Lost and Found on the Camino de Santiago is a novel about a heartbroken young writer from Chicago who finds himself traveling down the millennia-old pilgrimage route in Spain. En route, he meets and falls in love with a young Brazilian woman from San Francisco. (Read a sample from the first chapter of this book here).
This is the first novel by Juan Carlos Hernandez, a writer, journalist and Chicago-area educator who has launched a Kickstarter campaign to help cover the printing costs of independently publishing his upcoming work. Lost and Found is both a love story and travel narrative rolled into one easily portable package. Hernandez says that there is enough background on the famous pilgrimage route in the book to help give readers an appreciation for the places the characters are journeying through.
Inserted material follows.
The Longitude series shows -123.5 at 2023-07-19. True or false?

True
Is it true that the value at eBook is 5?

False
The book is full of historical information on the Camino de Santiago de Compostela, which began during the Middle Ages in Spain as devotees began to travel to a shrine in Galicia. It is there where, according to legend, Saint James the apostle of Jesus was buried. Over time the Camino began to be slowly forgotten until the priest Elias Valina Sampedro worked to revive the Camino in the 1960s and 70s. Thanks to his work, hundreds of thousands of pilgrims per year flock to the Camino once again. Hernandez made the pilgrimage while studying abroad in Europe. He became friends with two strangers in Madrid and found himself on the path that changed his life and inspired him to write his novel.
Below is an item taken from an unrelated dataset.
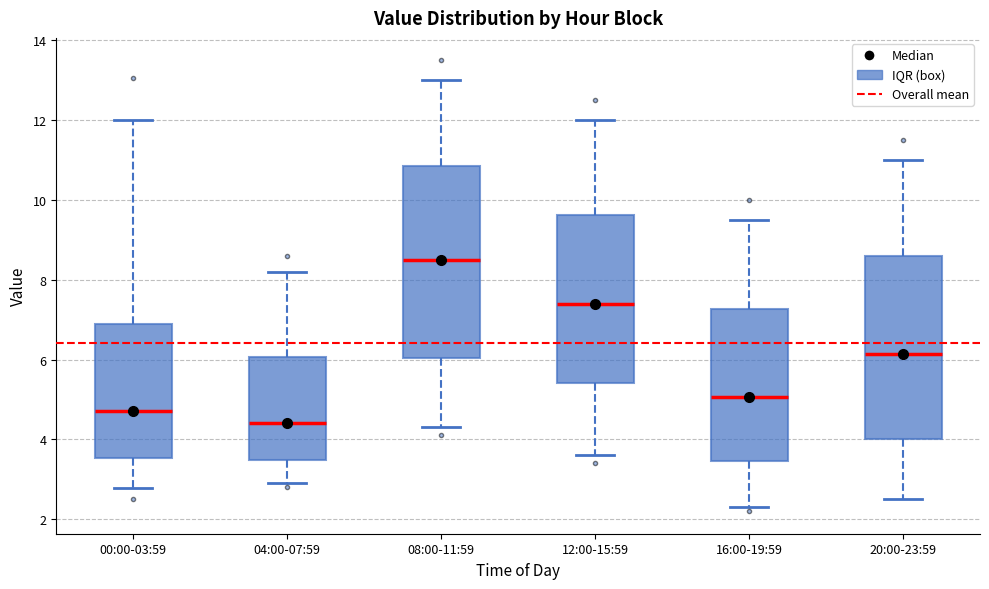

Which box's median line is the lowest?

04:00-07:59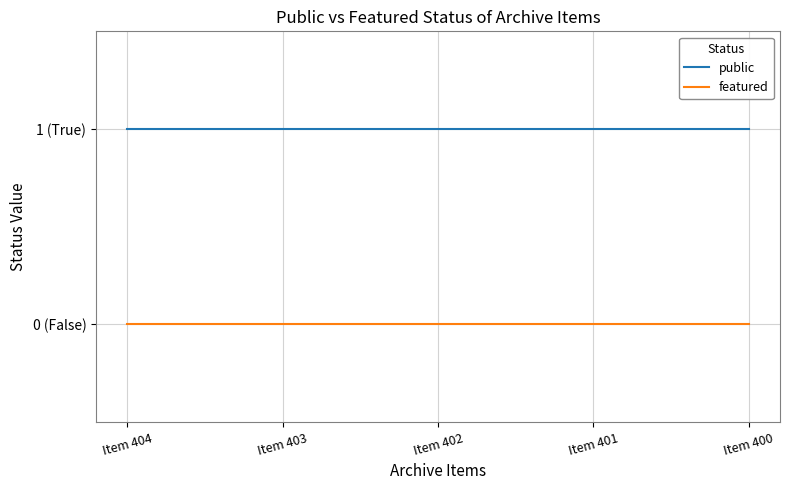

Reading left to right, list all the values displayed in this chart.

public: Item 404=1	Item 403=1	Item 402=1	Item 401=1	Item 400=1
featured: Item 404=0	Item 403=0	Item 402=0	Item 401=0	Item 400=0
Hernandez said that for him, traveling is a way to “open your eyes and your heart to a different place and another part of yourself.” He hopes that his novel will inspire readers to take their own life altering journeys. While traveling with little more than what he could carry on his back, he learned that “you don’t really need a whole lot in this world to be happy.”
“You don’t miss having a ton of clothes, or a TV or your smart phone,” he said. “I never missed those things while I was on the Camino…You learn that love and connection with human beings, with God and yourself are the most important things in this life.”
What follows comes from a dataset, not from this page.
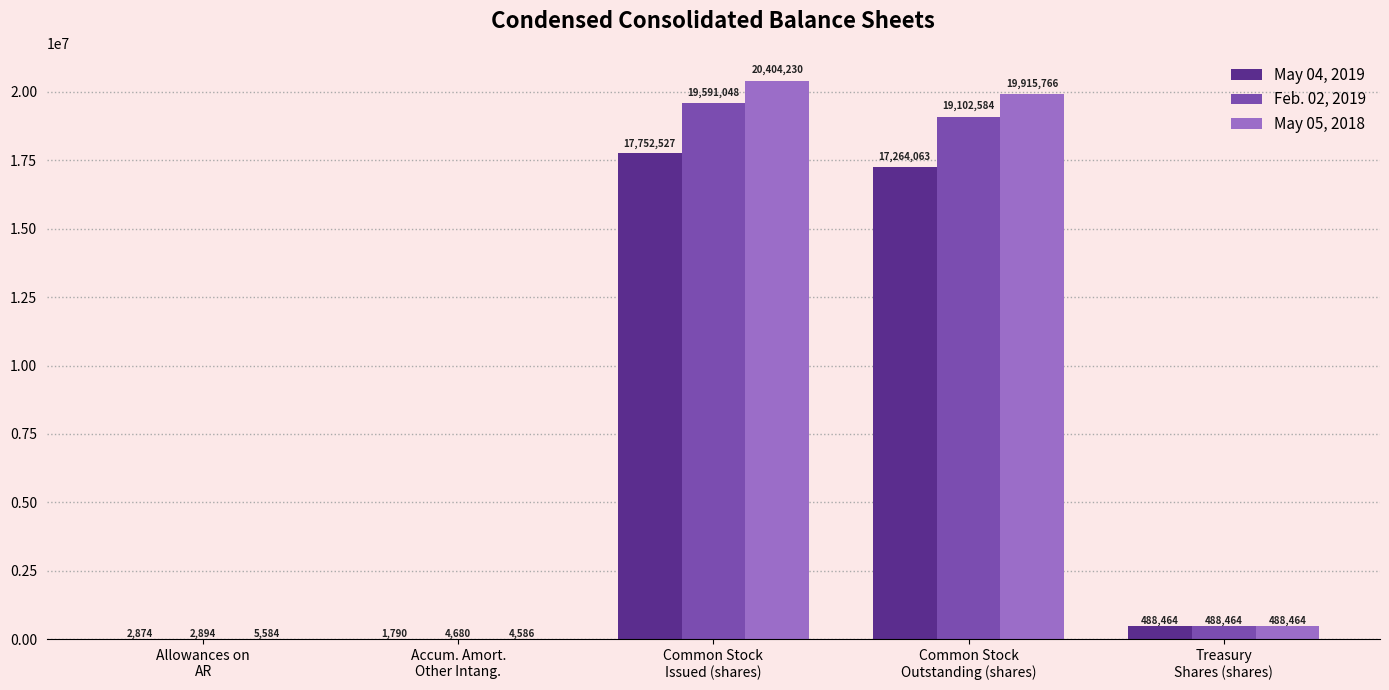

What is the greatest value displayed?

20404230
“When we support each other, we’re really supporting ourselves,” he said. “That’s what I feel when I give other writers support or other people that are going on the Camino. It’s just this constant cycle of giving and receiving that I hope people feel when they read the book.”
Writing this novel has been its own journey and the author has had help from many people along the way, including the poet, novelist, and essayist Ana Castillo. Hernandez had the opportunity to work with her on her ranch after submitting his manuscript for an open call. His family and friends have also come together to help him raise support through his Kickstarter campaign, which he hopes will help him be able to hire professional editors and designers to publish his book.
Meeting his campaign goal would also allow him to continue writing. Hernandez has other projects in mind including the story of his cousin who was killed in the drug war, which he hopes will counter the glamorous portrayals of cartel violence such as in the telenovela La Reina del Sur. In the meantime, he is working hard to share his first novel with the world.
The Camino doesn’t belong to just one person, and Hernandez said that he feels the same way about his novel Lost and Found on the Camino de Santiago. For Hernandez, the novel belongs to everyone who has helped him along the way. He will show this appreciation by including the names of everyone who contributes $35 or more to the Kickstarter campaign and also offering a plethora of other thank-you perks and prizes to those who pledge funds for his project.